Chelsea Nottingham, who is a Direct Services Advocate at the Friendship Center, adds that low self-esteem stems from the abuse that the women have experienced.
"The manipulation, the isolation, as well as someone else has experienced as well as the violence, and the name-calling, and the put-downs, it makes you feel like 'I am not crazy, like this wasn't made up, I am not dramatic, this actually happened to me'," Nottingham said.
Nottingham adds those feelings can weigh heavy on survivors of domestic violence and that abusers may also manipulate their partners with gifts or affection.
That can create confusion and uncertainty, and makes choosing to end the relationship harder.
"They are all of a sudden giving you all this attention and gifts, compliments, and it's just a tactic to keep you in longer," Nottingham said.
In some cases, she adds that people who have been abused and manipulated may feel they have no place to go. "The isolation that victims experience from their families and from their friends impacts their confidence, and their ability to move through life," Nottingham said.
"It might be leaving and going back and forth however many times, that the person needs to mentally prepare to leave the relationship," Boesdorfer said.
According to the National Domestic Violence Hotline, a victim will leave an abusive relationship seven times before leaving for good, on average.
When they are ready to leave, Boesdorfer says they need to take steps to plan on doing so safely.
That includes collecting necessary paperwork and documents, such as securing any financial and vital records, like a person's birth certificate and social media accounts.

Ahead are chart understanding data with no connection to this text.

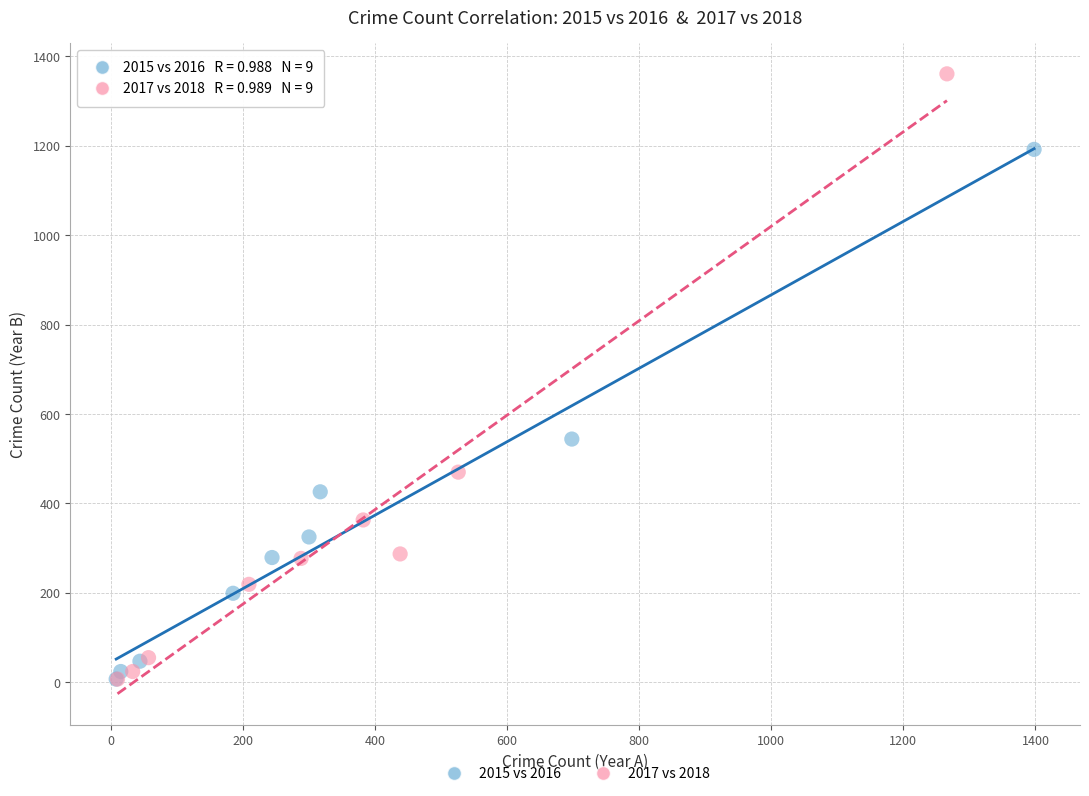

What are all the series names shown in the legend?

2015 vs 2016, 2017 vs 2018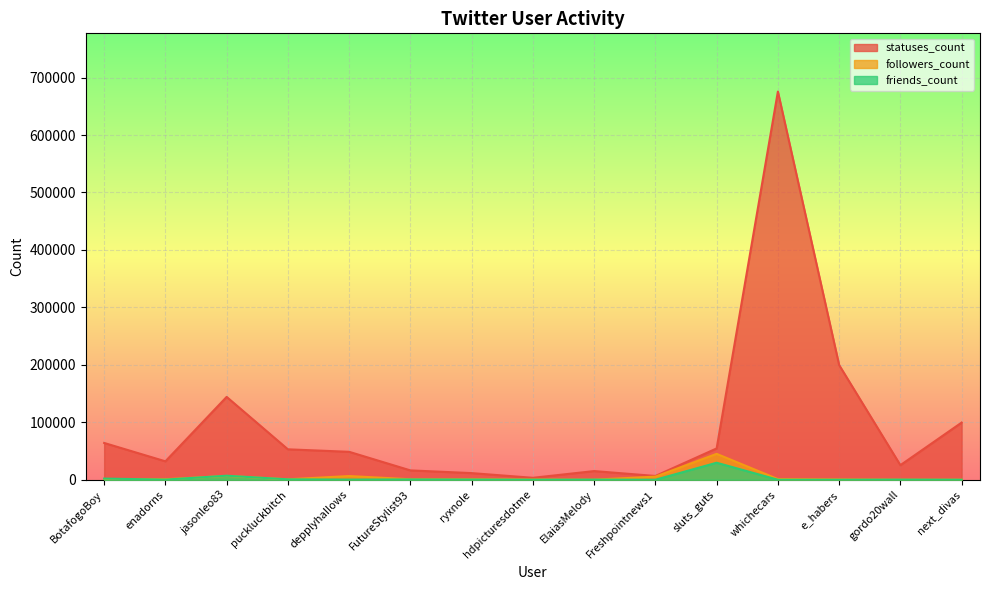

What position from the right is ElaiasMelody?

7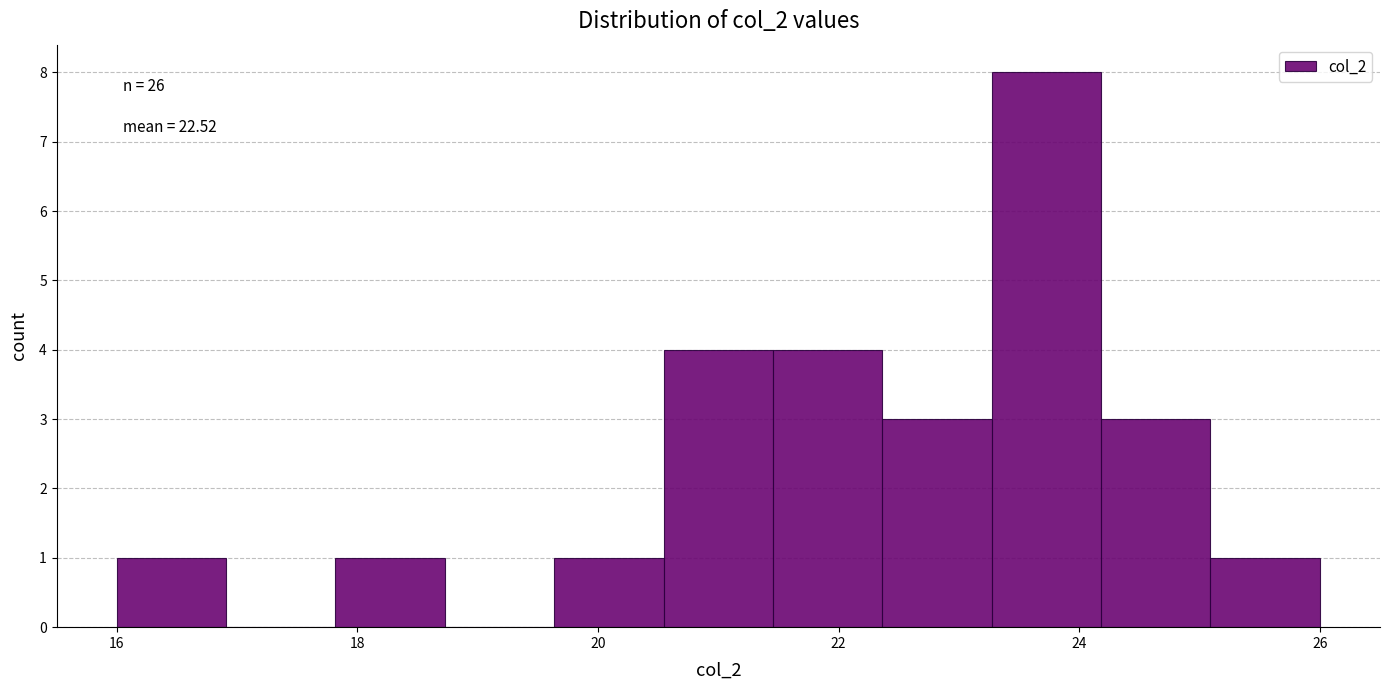

Which range on the x-axis has the tallest bar?

23.2 to 24.2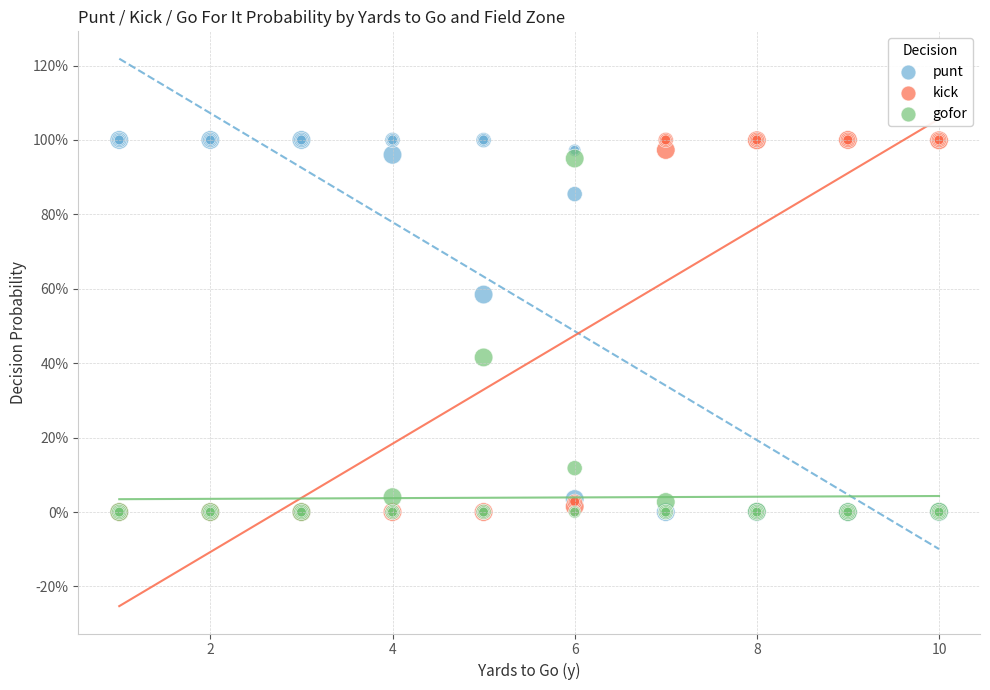

What are all the series names shown in the legend?

punt, kick, gofor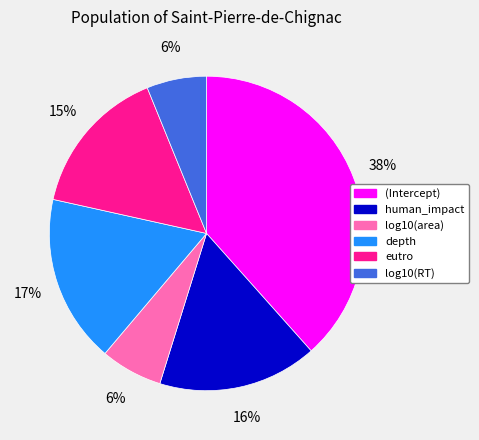

To the nearest percent, what percentage of the pie is log10(RT)?

6%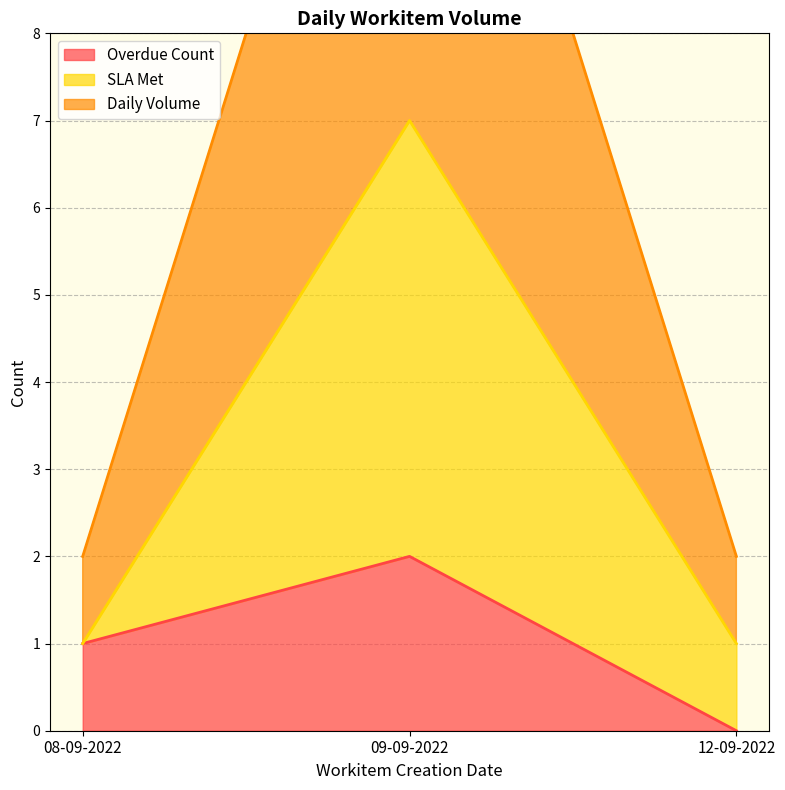

Between 08-09-2022 and 09-09-2022, which series saw the biggest shift?

Daily Volume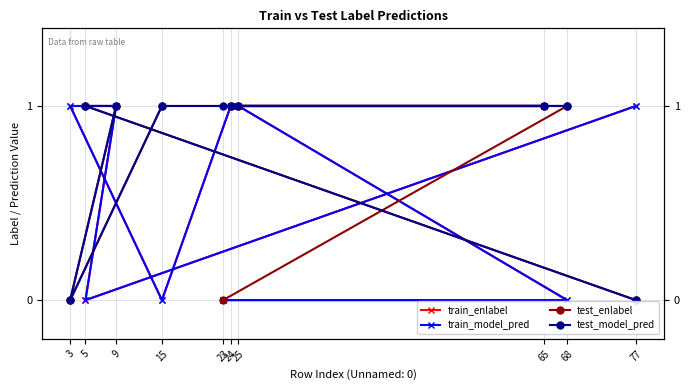

Which series ends up on top after the final intersection of test_enlabel and train_model_pred?

train_model_pred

"And, make sure that your abuser does not have access to your account, or your account passwords, including social media," she said.
She adds that the most important thing to do is leave the abusive situation, even if that's with the shirt off your back.
The Friendship Center can also help a survivor find resources to help them obtain protection orders, if necessary, and other resources for a survivor to get the help they need.
The Friendship Center is still open and serving people during the pandemic, and their 24-hour hotline number is 406-442-6800.
More resources are available here. The National Domestic Violence Hotline can be reached at 800.799.SAFE (7233).